As clearly sleep deprivation is a major factor in longer mountain ultramarathons it is with great interest I read a new article by Hurdiel and colleagues about lack of sleep during the 100 mile (168 km) Ultra Trail du Mont Blanc in 2013 (Hurdiel et al “Combined effects of sleep deprivation and strenuous exercise on cognitive performances during The North Face® Ultra Trail du Mont Blanc® (UTMB®)” J Sport Sci 2014; Epub ahead of print). In the study, 17 finishers (16 males and 1 woman with a mean age of 43.4 ± 6.4 years and finish time of 36 h 02 min ± 7 h 18 min) and mean duration of sleep deprivation (between wake-up time on race day and finish time) of 46 h 38 min ± 5 h 20 min were tested with a wrist-worn triaxial actigraph to record sleep time and cognitive objective psychomotor vigilance performance was evaluated before and immediately after the race with simple 10-minutes serial response time tests.
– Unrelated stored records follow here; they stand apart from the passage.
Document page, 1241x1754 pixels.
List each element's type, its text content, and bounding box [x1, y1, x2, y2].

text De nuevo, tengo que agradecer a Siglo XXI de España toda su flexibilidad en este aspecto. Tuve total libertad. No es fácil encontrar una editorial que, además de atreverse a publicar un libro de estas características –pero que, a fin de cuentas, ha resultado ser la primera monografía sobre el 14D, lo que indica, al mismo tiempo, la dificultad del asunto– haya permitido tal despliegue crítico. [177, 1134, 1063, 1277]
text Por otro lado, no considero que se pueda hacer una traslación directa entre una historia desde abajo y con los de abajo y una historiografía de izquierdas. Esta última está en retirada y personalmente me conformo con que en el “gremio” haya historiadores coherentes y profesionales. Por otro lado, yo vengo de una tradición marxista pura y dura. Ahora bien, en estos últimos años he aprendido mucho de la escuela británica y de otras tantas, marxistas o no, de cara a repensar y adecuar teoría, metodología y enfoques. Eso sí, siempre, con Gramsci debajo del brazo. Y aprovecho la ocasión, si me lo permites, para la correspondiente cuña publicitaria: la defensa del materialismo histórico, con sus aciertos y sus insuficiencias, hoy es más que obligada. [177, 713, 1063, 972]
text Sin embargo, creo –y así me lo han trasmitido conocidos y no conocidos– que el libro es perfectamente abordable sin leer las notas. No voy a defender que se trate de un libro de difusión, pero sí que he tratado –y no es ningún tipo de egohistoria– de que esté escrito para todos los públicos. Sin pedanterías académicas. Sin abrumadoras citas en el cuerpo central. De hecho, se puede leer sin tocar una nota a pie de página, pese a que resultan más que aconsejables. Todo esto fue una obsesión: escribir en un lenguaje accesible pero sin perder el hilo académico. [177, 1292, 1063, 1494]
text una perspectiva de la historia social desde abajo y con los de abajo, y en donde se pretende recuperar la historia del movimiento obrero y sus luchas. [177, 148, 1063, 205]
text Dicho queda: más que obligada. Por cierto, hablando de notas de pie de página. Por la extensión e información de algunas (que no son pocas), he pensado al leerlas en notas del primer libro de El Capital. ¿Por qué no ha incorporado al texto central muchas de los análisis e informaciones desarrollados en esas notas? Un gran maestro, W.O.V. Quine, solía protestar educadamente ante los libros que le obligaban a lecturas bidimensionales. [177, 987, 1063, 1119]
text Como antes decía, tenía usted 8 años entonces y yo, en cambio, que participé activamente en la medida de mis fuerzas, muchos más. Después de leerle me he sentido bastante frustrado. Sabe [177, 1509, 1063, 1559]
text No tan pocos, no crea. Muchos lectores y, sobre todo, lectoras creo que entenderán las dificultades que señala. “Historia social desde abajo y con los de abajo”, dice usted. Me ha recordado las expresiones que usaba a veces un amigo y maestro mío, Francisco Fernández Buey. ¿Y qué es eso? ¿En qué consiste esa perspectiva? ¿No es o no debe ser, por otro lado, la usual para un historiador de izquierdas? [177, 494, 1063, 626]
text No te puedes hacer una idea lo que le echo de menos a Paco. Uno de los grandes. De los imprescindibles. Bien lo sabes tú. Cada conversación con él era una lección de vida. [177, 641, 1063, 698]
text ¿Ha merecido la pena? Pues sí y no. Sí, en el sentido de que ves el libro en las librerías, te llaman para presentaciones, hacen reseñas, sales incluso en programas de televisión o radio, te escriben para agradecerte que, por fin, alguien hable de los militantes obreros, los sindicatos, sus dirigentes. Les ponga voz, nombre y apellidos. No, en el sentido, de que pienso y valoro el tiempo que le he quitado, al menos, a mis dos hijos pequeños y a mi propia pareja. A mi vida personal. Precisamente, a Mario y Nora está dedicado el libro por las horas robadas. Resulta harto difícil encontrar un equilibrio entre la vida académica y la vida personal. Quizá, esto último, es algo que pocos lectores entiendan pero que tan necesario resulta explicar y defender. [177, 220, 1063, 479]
The actigraph data indicated 12 ± 17 min of rest during the race, comprising of 1.2 ± 1.4 naps. Naps lasted 9 ± 5 min (range of 4 to 22 min) and nine runners did not sleep at all. Analysis of sleep data revealed that rest as a function of time in the race fit a (second order) quadratic regression model, with longer time in the race not surprisingly correlating with longer sleep duration in the race. Eight of the runners (47%) experienced clinical symptoms of sleep deprivation including four runners (24%) with visual hallucinations, five runners (29%) with difficulties keeping their eyes open while running and three runners (18%) with loss of balance during the race. The cognitive objective psychomotor vigilance performance was impaired after the race with a mean response time of 86% of that before the race and the number of errors of commission was statistically significant greater after the race, although there was a very large inter-individual variation. Most interestingly, there was no correlation between cognitive performance and either amount of rest obtained or time into the race. It was therefore not possible to predict just by analyzing the duration of the sleep deprivation who will develop cognitive impairments, suggesting that there are personal factors that affect individual performance in the absence of sleep, and the authors conclude that these factors will require further research.
 
I think it would be very interesting to study sleep deprivation in the even longer continuous mountain ultramarathons like TDG, PTL or the new US races Tahoe 200 and Bigfoot 200 and how this could be affected by other factors like caffeine intake and race strategy. In retrospect it is absolutely clear that I probably would have gained by changing the race strategy and slept for one hour the last night of both TDG and PTL before the sleep deprivation became too severe, but on the other hand then I would not have tested my limits to the same extent.